**The problem:** Go through the records and extract every line with the word "producer".

**Input:**

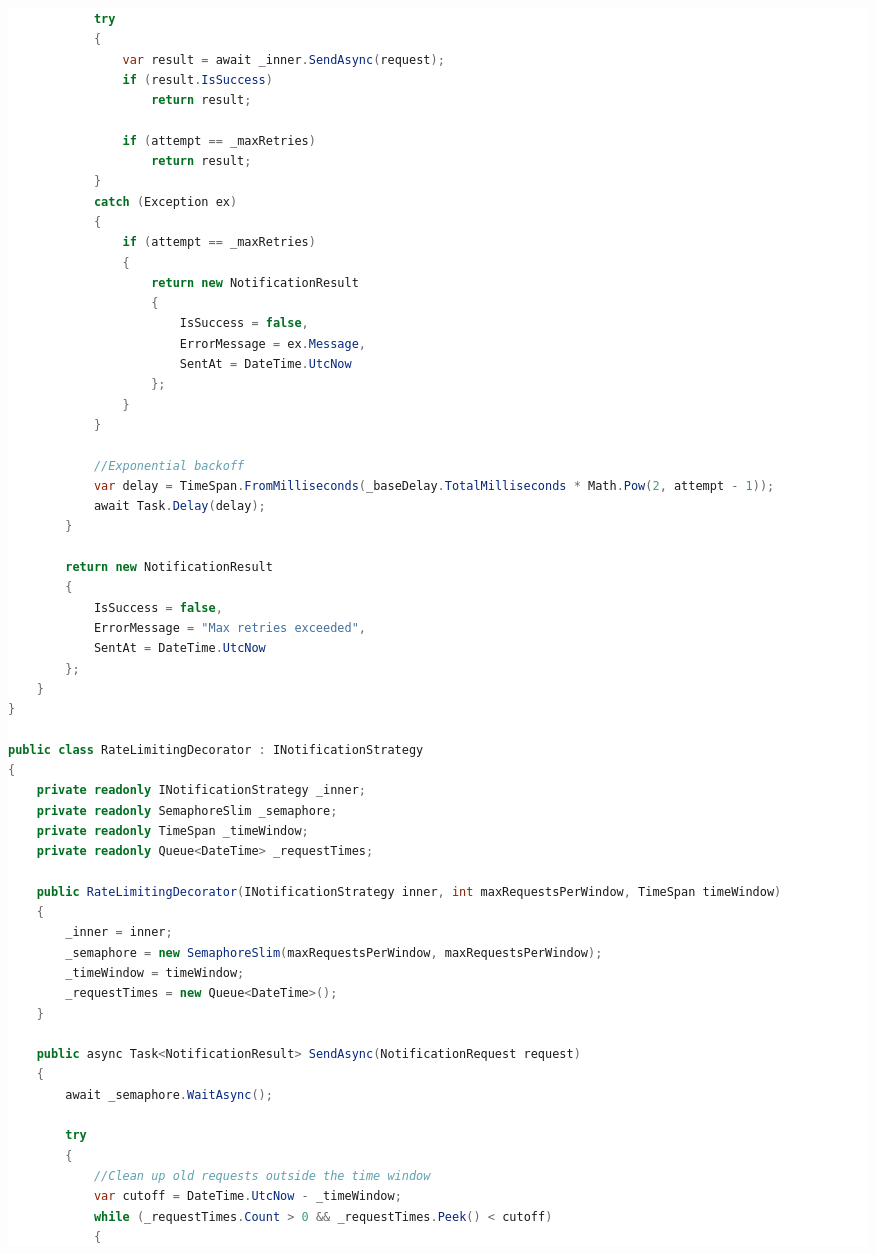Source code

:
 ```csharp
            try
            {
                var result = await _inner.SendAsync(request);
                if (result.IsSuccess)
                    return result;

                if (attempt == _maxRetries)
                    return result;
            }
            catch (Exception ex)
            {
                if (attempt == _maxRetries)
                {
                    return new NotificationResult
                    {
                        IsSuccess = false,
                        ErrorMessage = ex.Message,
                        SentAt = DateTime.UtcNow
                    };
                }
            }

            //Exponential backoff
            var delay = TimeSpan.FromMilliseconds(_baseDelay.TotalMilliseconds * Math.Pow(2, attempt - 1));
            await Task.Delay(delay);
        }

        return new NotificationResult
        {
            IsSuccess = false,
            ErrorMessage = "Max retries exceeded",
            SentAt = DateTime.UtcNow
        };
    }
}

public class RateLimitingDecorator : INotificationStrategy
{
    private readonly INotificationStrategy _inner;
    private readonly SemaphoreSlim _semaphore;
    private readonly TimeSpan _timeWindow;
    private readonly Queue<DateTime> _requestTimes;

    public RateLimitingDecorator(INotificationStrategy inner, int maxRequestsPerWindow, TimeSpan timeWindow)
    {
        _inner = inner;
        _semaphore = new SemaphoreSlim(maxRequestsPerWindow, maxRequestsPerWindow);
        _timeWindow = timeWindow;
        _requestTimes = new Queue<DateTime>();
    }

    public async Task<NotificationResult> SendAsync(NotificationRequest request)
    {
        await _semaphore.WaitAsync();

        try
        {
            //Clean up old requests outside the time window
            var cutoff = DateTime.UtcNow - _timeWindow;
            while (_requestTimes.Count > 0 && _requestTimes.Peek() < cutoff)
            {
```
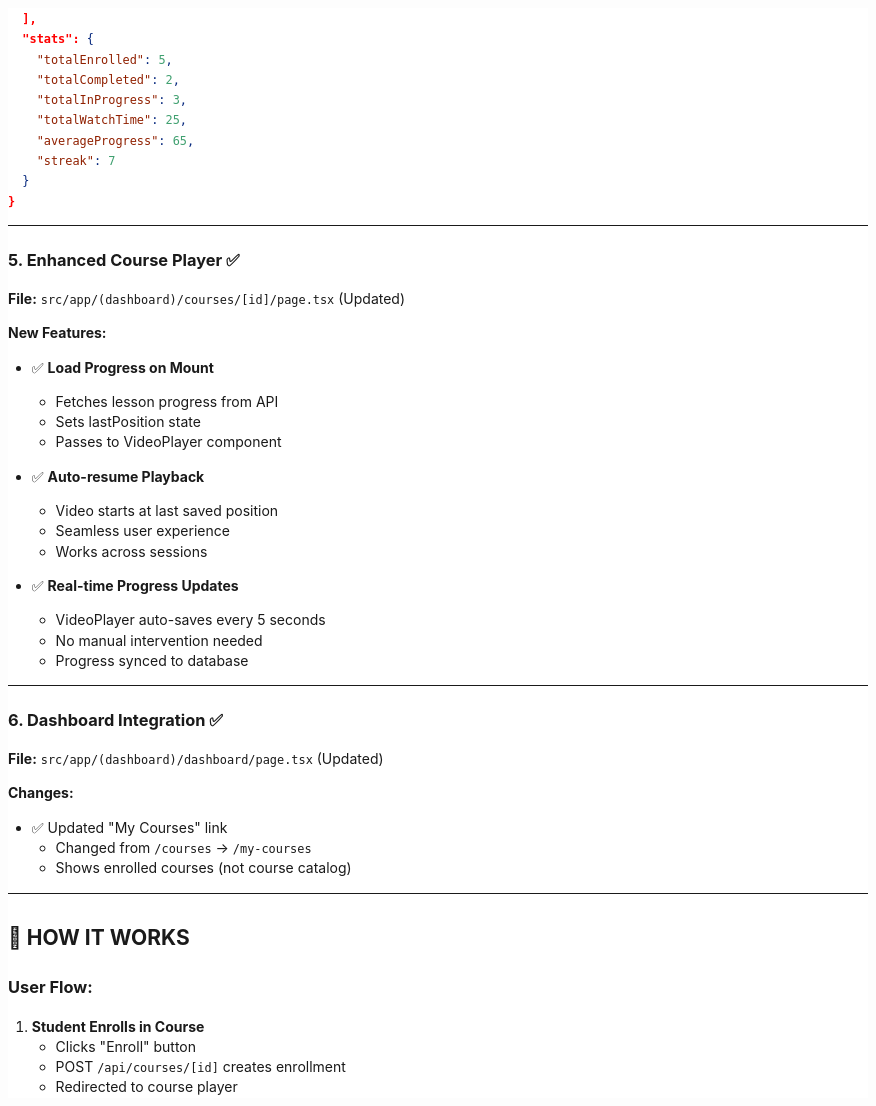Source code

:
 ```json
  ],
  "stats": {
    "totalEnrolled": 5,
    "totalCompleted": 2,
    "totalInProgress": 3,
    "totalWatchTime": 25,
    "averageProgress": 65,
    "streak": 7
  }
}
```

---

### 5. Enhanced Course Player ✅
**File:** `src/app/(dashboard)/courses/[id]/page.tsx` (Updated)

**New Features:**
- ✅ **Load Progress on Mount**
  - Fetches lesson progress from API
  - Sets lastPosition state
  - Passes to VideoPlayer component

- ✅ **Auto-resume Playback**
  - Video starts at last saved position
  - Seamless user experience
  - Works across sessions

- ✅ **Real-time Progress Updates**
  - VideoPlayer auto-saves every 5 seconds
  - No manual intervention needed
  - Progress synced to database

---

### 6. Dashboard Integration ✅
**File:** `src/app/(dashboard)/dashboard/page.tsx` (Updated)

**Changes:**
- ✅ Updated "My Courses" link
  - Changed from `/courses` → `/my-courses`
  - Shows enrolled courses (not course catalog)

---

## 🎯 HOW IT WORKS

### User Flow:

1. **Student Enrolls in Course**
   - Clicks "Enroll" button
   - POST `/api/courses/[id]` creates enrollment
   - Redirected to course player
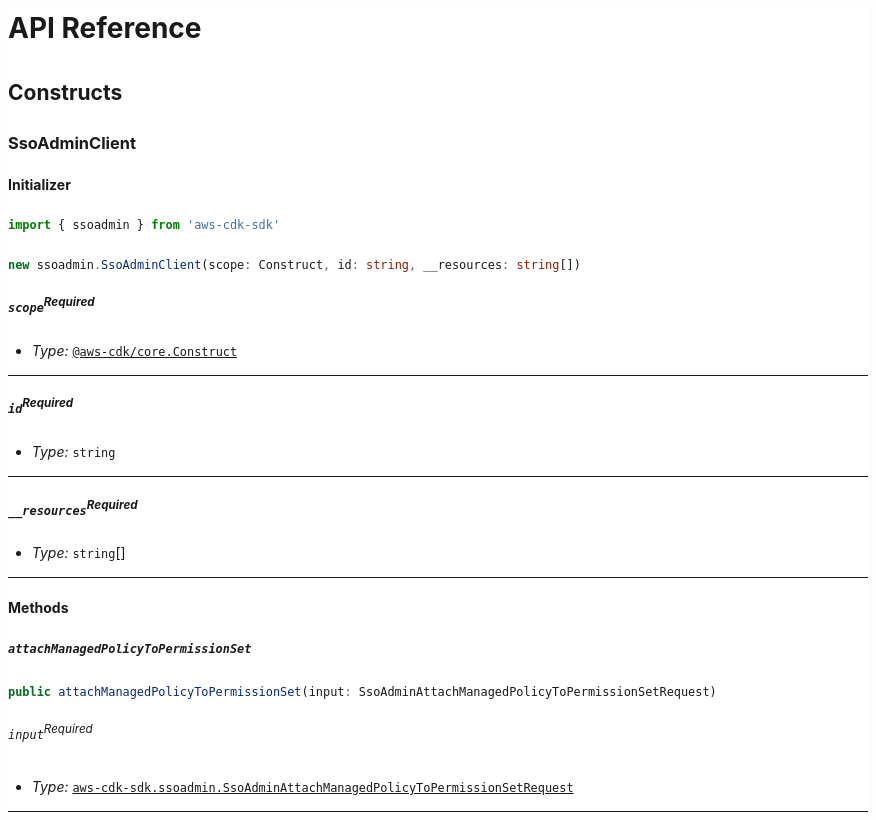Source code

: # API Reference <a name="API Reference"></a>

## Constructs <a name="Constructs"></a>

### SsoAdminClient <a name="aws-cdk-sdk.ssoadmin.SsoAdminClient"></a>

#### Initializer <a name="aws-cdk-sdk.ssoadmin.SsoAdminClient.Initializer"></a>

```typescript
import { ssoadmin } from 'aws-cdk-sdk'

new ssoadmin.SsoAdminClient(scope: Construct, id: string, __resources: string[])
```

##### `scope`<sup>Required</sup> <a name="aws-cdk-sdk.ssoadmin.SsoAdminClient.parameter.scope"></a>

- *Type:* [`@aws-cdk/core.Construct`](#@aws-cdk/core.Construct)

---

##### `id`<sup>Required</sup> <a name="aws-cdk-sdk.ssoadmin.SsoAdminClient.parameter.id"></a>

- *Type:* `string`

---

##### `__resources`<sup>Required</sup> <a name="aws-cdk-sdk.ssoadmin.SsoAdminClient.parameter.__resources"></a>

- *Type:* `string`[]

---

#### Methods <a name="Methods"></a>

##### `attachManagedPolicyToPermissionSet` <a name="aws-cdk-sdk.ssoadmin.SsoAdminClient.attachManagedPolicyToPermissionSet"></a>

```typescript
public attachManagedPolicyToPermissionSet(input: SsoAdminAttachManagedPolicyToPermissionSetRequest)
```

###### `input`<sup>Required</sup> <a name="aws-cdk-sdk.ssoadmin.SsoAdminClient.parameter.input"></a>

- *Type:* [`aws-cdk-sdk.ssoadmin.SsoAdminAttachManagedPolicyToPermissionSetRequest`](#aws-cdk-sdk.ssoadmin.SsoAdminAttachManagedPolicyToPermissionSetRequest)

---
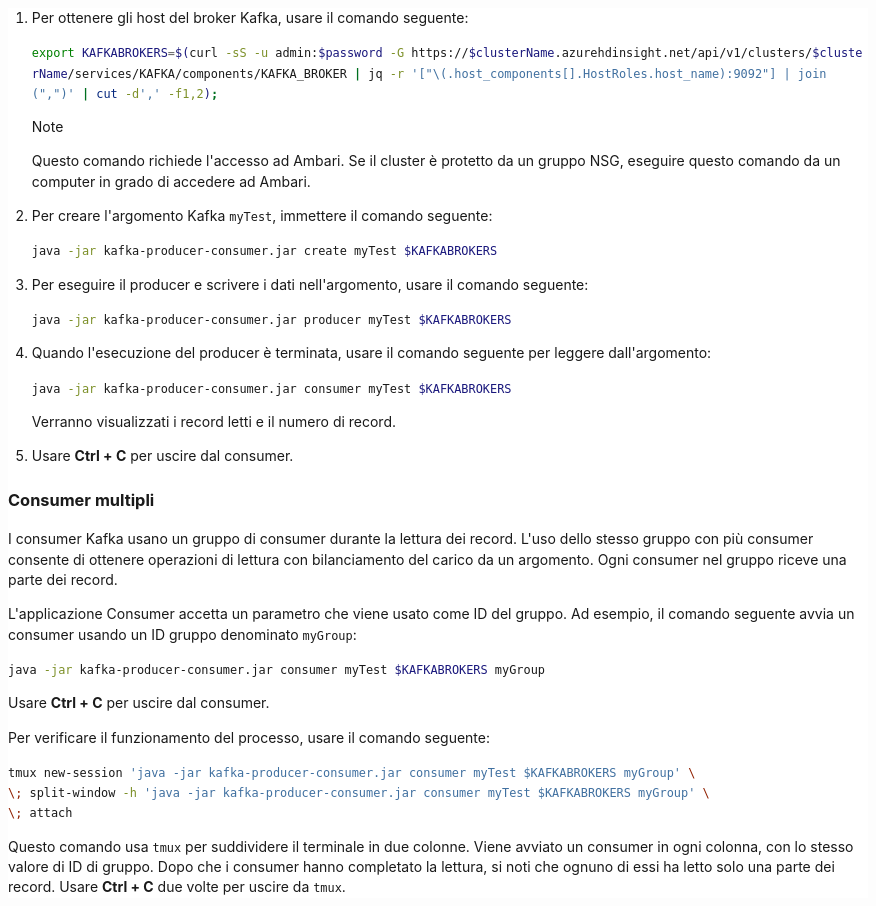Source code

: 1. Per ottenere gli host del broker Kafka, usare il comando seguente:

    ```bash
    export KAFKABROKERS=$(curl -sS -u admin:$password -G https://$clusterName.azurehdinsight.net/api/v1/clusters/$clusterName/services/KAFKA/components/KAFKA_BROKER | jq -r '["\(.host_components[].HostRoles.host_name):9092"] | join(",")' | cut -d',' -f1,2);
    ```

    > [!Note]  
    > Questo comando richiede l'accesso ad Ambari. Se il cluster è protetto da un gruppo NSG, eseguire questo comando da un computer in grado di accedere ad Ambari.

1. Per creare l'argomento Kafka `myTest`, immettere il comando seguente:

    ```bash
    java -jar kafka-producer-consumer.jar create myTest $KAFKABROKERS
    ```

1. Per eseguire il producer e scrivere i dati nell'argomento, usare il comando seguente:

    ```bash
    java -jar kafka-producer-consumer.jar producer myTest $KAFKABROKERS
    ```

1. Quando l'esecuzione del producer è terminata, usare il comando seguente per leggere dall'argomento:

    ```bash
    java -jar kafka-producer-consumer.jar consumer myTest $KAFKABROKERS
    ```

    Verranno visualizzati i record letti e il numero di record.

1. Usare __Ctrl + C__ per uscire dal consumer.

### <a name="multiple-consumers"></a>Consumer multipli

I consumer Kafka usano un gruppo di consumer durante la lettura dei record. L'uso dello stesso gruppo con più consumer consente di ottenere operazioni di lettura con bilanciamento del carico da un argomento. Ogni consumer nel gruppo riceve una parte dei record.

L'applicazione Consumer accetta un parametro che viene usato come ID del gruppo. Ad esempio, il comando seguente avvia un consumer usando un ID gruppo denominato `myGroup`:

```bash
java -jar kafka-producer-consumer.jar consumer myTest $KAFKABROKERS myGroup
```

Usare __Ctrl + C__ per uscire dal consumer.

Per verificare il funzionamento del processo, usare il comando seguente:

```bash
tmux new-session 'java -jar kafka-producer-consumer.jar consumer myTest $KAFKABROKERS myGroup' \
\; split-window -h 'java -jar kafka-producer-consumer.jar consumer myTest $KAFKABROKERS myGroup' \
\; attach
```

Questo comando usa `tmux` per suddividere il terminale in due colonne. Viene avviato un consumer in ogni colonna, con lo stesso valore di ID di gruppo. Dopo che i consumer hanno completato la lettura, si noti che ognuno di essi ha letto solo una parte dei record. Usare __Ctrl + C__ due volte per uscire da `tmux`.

**Solution to the exercise:**
    java -jar kafka-producer-consumer.jar create myTest $KAFKABROKERS
1. Per eseguire il producer e scrivere i dati nell'argomento, usare il comando seguente:
    java -jar kafka-producer-consumer.jar producer myTest $KAFKABROKERS
1. Quando l'esecuzione del producer è terminata, usare il comando seguente per leggere dall'argomento:
    java -jar kafka-producer-consumer.jar consumer myTest $KAFKABROKERS
java -jar kafka-producer-consumer.jar consumer myTest $KAFKABROKERS myGroup
tmux new-session 'java -jar kafka-producer-consumer.jar consumer myTest $KAFKABROKERS myGroup' \
\; split-window -h 'java -jar kafka-producer-consumer.jar consumer myTest $KAFKABROKERS myGroup' \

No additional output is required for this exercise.